DC named LEED construction capital of the US
Washington, DC, has the most LEED-certified square footage in the U.S., at more than 494 million square feet, according to apartment search website Abodo. Of that, roughly 311 million square feet is commercial and 183 million square feet is residential.
The New York–Newark–Jersey City, NY–NJ–PA, metro area ranked second in LEED-certified commercial space (306 million square feet), followed by Los Angeles–Long Beach–Anaheim, CA, (224 million square feet); Chicago-Naperville-Elgin, IL–IN–WI, (290 million square feet); and San Francisco–Oakland–Hayward, CA, (186 million square feet). Jacksonville, NC; Santa Fe, NM; Fairbanks, AK; Edwards, CO; and Taos, NM, had the most residential LEED projects per capita.
LEED certification accounts for 40% of the country's green construction economic contribution. LEED alone is expected to contribute $30 million to the U.S. gross domestic product by 2018.
Thanks to its bevy of federal projects, DC has become a center of green building activity.
Earlier this month, the District won the world's first LEED for Cities Platinum certification from the U.S. Green Building Council (USGBC) based on its performance across various environmental standards, including greenhouse gas emissions and clean energy innovations.

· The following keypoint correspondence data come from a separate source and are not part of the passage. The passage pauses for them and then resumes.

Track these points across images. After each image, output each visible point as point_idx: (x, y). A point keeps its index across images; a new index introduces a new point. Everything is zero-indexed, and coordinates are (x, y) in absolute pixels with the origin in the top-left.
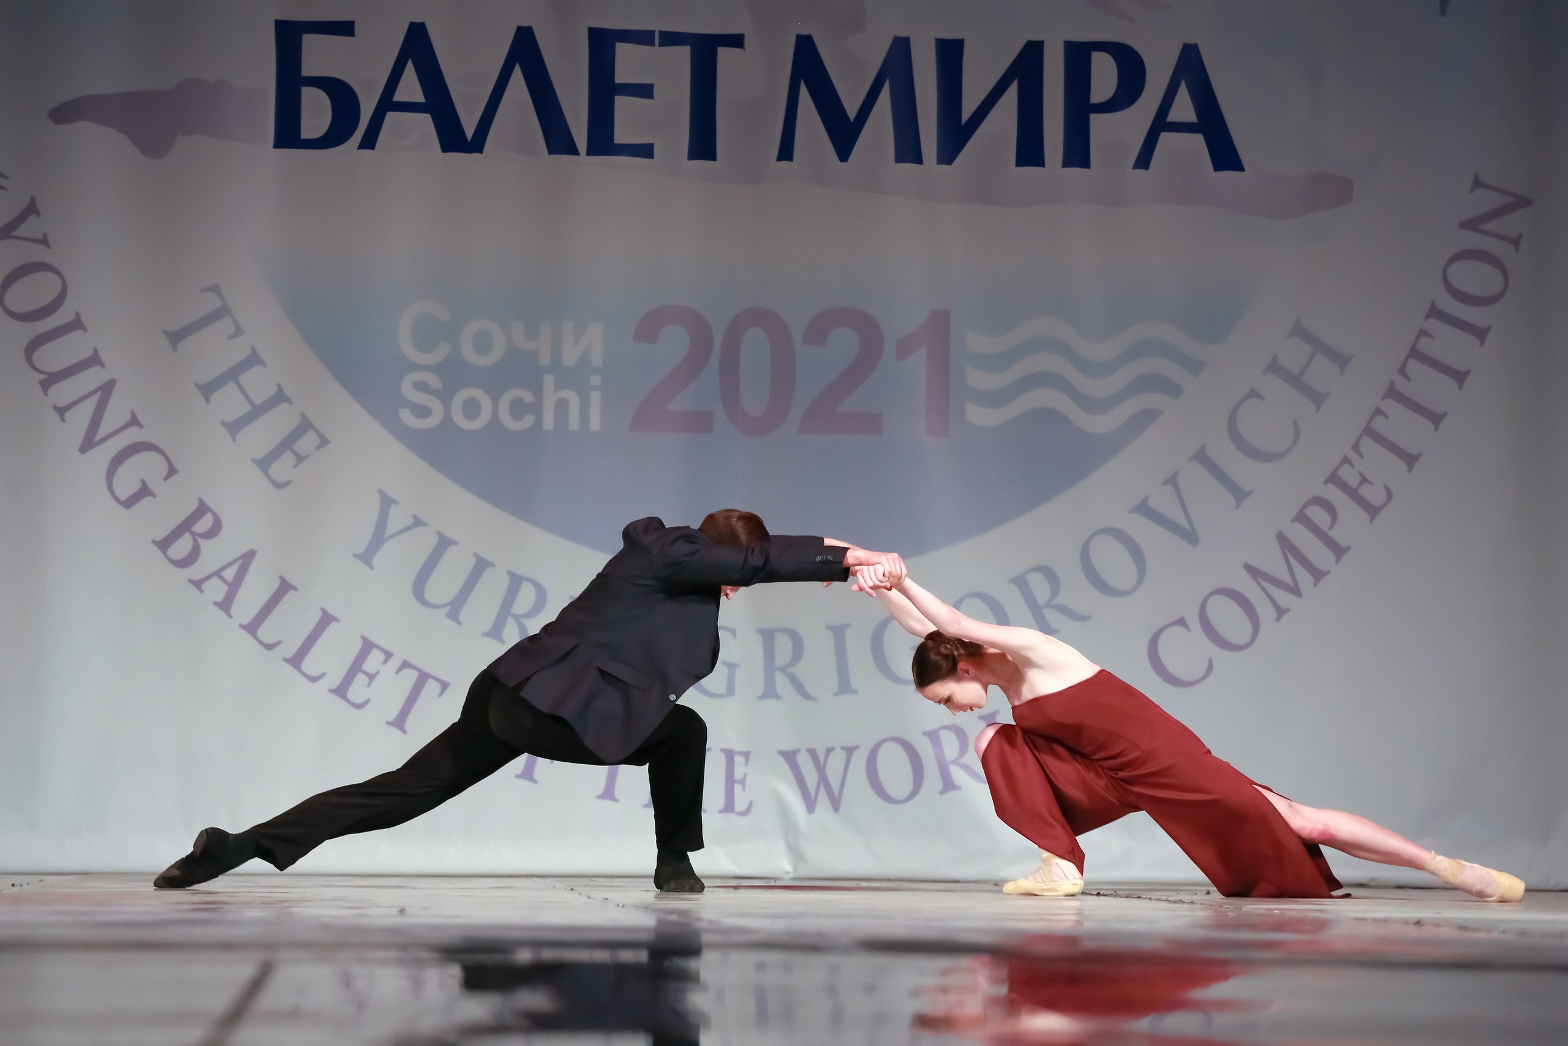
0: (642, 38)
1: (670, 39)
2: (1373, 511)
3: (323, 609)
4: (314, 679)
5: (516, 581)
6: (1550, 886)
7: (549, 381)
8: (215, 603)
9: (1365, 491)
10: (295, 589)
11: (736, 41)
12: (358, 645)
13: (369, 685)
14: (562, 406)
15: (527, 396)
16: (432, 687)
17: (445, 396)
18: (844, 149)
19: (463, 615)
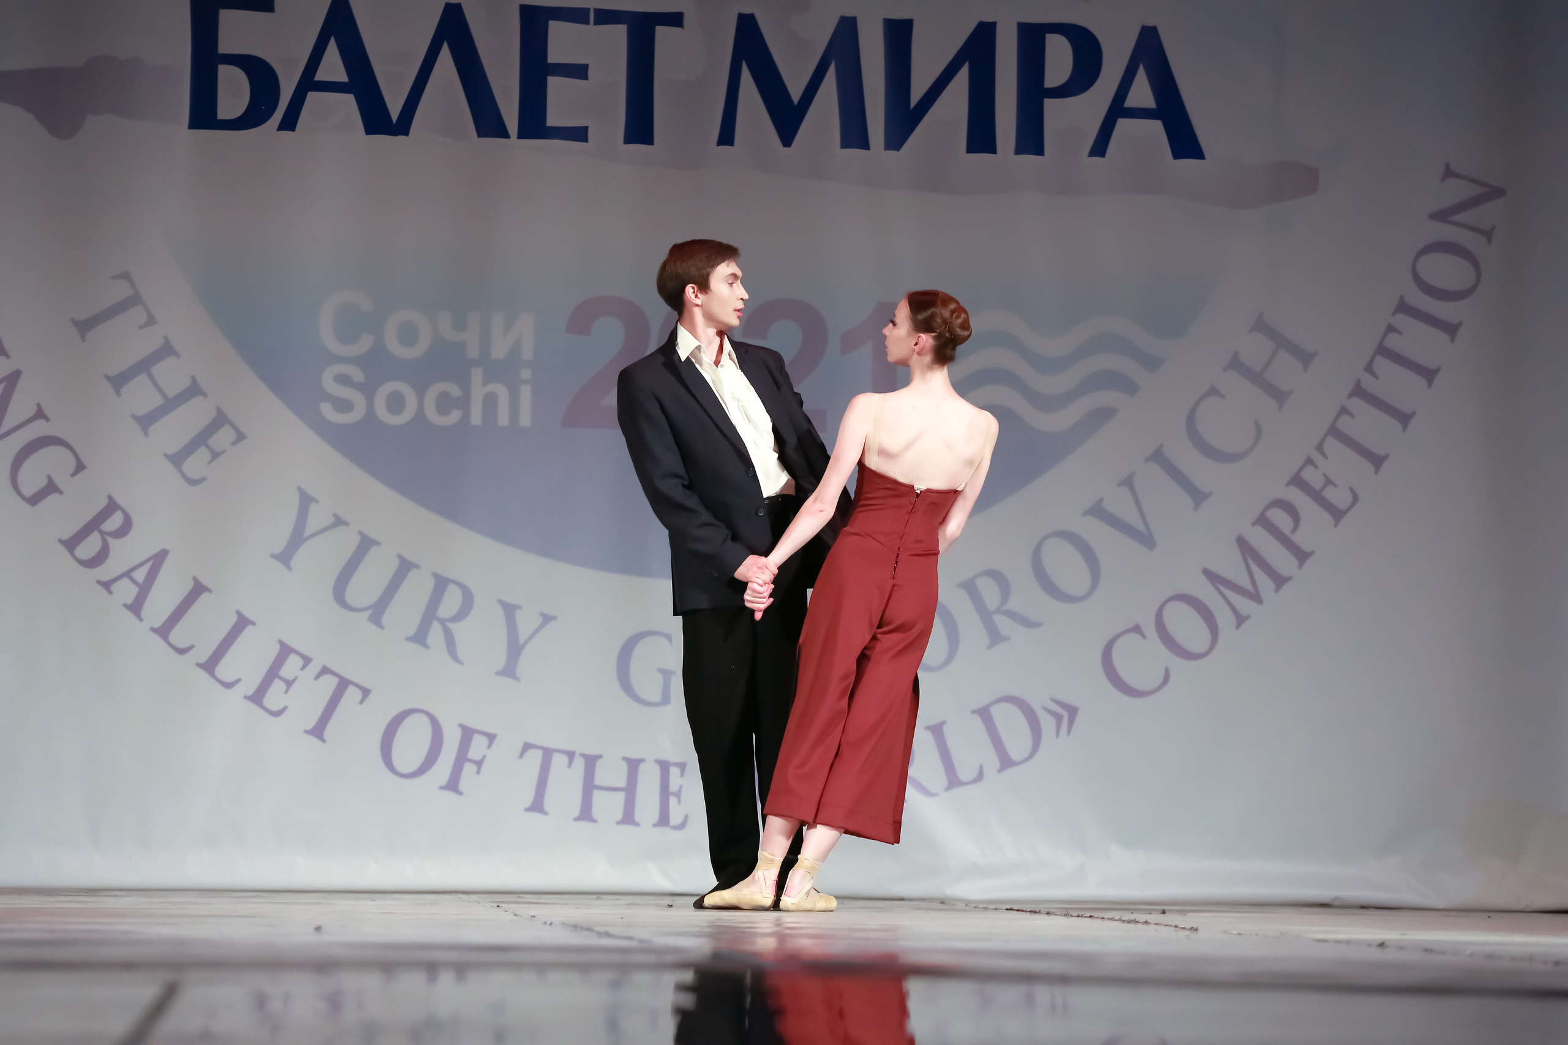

LEED might be the best-known standard when it comes to green building certification programs in the U.S., but it's not the only one.
The U.K. exported a similar standard to the U.S. last year. The BREEAM (Building Research Establishment Environmental Assessment Method) USA In-Use certification is billed as a lower-cost alternative to LEED. The certification, a joint effort between BREEAM and LEED consultancy BuildingWise, looks at existing, non-residential buildings, analyzes their current green status and provides steps for achieving BREEAM certification.
BREEAM has also partnered with the International WELL Building Institute, which administers the WELL Building Standard. This certification accounts for the physical aspects of a building but also considers occupant health and wellbeing. WELL officials reason that, because people spend the majority of their time indoors, the built environment should contribute to their overall health.
WELL looks a range of elements, from off-gassing by interior materials and finishes, to the quality of food available in vending machines, to how much natural movement is encouraged by the building's design.